§ **Your goal**:
Reproduce, from the lines below, exactly the stretch that begins at the line containing "Develop and maintain" and ends at the line containing "and regulated by", both included.

§ **Input data**:
════

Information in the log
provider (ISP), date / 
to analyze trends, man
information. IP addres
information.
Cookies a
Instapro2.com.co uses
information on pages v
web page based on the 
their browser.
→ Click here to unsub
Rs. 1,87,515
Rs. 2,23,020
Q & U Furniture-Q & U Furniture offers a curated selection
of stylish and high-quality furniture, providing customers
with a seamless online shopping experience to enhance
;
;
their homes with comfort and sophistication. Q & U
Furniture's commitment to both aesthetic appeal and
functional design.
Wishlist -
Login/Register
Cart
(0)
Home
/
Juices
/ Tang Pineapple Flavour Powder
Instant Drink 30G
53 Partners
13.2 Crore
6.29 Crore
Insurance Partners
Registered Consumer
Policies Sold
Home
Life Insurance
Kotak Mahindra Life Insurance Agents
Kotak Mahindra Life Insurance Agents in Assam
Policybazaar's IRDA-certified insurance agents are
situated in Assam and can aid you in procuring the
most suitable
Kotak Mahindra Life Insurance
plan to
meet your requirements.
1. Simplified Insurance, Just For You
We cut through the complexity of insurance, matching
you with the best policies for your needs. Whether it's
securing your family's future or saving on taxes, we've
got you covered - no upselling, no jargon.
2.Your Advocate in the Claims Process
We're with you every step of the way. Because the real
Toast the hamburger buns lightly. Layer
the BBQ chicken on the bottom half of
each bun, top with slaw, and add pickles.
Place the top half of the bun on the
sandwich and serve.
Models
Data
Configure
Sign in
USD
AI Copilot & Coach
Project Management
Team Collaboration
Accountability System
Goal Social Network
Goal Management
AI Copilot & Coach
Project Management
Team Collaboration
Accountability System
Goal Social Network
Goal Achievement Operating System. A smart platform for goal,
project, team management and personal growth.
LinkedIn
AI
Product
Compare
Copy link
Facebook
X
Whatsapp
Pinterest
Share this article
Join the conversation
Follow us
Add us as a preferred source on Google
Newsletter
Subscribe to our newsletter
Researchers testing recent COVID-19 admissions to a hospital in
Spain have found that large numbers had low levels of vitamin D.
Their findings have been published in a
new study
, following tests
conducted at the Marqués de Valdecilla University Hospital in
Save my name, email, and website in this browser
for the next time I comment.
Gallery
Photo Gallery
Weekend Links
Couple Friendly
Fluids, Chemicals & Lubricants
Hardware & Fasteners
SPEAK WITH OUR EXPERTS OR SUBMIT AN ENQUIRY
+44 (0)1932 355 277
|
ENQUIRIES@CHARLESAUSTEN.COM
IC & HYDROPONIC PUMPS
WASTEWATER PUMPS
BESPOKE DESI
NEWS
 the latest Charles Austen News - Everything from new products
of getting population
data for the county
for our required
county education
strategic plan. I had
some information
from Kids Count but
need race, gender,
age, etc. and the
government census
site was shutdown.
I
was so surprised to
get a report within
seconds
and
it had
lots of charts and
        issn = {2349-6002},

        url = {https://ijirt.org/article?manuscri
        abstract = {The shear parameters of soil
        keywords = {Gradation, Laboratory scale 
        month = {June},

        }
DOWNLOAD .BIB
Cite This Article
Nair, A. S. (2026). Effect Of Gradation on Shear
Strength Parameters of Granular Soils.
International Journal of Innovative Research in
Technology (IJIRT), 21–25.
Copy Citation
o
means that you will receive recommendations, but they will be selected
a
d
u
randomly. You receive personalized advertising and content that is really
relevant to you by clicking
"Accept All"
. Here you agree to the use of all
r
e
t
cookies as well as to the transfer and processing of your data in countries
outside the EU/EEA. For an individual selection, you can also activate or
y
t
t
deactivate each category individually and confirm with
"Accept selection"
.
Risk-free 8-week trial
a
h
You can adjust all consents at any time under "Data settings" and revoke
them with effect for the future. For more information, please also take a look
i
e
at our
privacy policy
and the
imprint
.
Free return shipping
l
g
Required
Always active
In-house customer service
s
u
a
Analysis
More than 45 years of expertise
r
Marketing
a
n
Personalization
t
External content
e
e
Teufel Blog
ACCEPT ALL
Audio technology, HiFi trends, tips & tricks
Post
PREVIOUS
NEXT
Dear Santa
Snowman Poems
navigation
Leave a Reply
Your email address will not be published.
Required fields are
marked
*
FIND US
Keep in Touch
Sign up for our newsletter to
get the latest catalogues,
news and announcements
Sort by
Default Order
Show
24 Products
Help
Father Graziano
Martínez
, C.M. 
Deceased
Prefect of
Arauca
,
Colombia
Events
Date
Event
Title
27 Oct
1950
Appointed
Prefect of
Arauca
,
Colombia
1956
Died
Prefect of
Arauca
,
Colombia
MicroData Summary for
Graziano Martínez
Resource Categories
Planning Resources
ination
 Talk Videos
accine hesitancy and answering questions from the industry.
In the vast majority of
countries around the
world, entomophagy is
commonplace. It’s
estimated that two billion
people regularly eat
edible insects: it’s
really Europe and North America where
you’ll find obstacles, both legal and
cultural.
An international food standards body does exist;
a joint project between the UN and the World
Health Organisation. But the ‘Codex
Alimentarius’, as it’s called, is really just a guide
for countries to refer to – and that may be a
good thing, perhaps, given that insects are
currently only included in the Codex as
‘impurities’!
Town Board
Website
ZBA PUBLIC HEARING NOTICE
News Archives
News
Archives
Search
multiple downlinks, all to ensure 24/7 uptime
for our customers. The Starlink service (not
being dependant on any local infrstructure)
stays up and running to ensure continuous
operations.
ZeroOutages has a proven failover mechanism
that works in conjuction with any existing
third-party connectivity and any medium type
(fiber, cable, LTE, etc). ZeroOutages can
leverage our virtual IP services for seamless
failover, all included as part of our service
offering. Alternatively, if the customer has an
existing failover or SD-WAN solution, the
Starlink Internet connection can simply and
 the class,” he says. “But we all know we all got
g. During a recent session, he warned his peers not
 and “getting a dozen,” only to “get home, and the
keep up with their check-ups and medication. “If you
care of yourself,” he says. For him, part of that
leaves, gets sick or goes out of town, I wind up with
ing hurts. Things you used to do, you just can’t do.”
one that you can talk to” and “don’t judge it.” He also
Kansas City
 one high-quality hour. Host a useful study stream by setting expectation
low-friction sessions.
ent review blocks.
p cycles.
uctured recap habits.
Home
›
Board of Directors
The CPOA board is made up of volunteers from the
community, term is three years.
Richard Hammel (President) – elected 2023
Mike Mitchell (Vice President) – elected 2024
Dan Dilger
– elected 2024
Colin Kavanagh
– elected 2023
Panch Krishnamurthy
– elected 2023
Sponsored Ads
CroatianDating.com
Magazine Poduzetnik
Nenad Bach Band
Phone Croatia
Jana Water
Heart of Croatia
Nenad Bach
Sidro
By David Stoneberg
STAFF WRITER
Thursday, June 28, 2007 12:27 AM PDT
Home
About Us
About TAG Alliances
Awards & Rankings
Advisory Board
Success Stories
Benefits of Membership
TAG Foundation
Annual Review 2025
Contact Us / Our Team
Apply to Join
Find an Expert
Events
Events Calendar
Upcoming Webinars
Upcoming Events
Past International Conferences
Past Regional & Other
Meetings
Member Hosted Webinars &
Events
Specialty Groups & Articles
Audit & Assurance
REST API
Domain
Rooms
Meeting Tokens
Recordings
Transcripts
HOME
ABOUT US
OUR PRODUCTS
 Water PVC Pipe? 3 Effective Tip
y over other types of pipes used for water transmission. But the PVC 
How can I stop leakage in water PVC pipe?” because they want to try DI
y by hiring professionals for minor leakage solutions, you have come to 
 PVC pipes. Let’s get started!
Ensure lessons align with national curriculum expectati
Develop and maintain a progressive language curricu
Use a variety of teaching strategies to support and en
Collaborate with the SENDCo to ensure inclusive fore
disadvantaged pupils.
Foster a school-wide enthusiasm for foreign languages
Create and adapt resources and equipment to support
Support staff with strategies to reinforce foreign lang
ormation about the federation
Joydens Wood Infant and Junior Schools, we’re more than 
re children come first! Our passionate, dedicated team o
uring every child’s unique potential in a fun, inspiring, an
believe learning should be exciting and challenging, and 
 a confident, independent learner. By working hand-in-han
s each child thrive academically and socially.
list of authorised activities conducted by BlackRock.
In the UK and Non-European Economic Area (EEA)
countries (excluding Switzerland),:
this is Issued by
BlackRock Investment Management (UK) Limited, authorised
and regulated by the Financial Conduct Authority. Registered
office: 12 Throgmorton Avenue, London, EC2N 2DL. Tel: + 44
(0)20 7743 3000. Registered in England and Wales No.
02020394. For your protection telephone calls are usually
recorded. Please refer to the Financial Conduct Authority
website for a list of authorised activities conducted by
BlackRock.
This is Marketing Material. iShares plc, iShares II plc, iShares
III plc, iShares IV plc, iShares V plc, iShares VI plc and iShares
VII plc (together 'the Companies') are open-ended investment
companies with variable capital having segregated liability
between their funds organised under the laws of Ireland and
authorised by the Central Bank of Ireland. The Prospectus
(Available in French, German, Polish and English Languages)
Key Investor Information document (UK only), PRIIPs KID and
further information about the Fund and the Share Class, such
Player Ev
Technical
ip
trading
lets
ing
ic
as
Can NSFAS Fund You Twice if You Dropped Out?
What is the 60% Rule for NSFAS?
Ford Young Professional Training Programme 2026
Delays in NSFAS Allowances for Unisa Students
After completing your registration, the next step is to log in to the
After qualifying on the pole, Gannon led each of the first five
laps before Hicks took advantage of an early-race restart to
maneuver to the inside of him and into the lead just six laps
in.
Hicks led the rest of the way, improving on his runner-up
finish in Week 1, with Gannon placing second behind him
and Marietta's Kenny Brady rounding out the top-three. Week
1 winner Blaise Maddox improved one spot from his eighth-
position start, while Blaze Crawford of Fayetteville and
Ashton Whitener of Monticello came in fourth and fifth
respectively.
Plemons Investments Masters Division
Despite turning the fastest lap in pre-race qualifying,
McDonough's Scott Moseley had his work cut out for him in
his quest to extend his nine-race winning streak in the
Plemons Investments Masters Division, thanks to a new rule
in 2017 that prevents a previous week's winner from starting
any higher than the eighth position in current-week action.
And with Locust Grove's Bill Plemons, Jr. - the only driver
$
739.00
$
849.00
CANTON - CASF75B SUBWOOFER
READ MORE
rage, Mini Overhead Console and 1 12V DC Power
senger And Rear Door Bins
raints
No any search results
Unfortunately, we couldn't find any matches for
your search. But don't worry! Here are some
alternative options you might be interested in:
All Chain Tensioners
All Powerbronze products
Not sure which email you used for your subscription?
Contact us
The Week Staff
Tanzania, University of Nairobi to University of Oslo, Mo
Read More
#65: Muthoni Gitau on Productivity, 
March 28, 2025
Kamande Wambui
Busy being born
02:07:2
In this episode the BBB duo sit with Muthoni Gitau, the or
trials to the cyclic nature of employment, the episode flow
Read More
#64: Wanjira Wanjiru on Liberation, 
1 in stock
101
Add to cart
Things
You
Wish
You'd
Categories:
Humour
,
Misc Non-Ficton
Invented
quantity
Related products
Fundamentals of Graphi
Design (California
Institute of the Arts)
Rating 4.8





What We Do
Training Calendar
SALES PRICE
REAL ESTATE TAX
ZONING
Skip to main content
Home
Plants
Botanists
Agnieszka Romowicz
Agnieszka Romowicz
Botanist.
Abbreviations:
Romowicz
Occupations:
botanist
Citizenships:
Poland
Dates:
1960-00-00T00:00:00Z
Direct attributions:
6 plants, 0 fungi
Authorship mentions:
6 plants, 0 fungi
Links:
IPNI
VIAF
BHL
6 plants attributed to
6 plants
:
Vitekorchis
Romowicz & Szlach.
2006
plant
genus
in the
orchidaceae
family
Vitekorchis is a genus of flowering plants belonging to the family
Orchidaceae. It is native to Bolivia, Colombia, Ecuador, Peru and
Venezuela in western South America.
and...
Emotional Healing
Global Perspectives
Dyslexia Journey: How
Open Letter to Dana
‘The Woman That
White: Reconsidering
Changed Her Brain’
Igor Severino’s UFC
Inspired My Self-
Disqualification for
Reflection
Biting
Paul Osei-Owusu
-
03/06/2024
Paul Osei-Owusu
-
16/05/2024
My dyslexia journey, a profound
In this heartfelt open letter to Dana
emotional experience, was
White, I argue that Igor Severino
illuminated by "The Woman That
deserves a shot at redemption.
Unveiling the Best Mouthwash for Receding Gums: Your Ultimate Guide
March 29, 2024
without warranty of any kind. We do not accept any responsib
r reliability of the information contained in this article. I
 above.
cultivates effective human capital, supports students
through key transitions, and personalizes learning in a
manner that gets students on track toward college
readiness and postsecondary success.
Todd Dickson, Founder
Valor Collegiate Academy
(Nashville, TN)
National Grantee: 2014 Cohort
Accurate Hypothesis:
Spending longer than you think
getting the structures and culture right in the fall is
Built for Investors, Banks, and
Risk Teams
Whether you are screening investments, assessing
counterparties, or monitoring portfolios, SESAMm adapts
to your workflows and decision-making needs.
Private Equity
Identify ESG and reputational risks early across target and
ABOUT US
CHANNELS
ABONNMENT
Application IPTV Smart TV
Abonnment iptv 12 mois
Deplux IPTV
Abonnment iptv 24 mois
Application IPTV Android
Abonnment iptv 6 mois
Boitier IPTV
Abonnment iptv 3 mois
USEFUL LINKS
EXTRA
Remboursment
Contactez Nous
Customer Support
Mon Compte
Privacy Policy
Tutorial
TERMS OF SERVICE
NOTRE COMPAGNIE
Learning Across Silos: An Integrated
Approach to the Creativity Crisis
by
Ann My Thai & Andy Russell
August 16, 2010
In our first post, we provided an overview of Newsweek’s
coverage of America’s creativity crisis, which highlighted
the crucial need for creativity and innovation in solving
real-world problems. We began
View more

════

§ **Exercise response**:
Develop and maintain a progressive language curricu
Use a variety of teaching strategies to support and en
Collaborate with the SENDCo to ensure inclusive fore
disadvantaged pupils.
Foster a school-wide enthusiasm for foreign languages
Create and adapt resources and equipment to support
Support staff with strategies to reinforce foreign lang
ormation about the federation
Joydens Wood Infant and Junior Schools, we’re more than 
re children come first! Our passionate, dedicated team o
uring every child’s unique potential in a fun, inspiring, an
believe learning should be exciting and challenging, and 
 a confident, independent learner. By working hand-in-han
s each child thrive academically and socially.
list of authorised activities conducted by BlackRock.
In the UK and Non-European Economic Area (EEA)
countries (excluding Switzerland),:
this is Issued by
BlackRock Investment Management (UK) Limited, authorised
and regulated by the Financial Conduct Authority. Registered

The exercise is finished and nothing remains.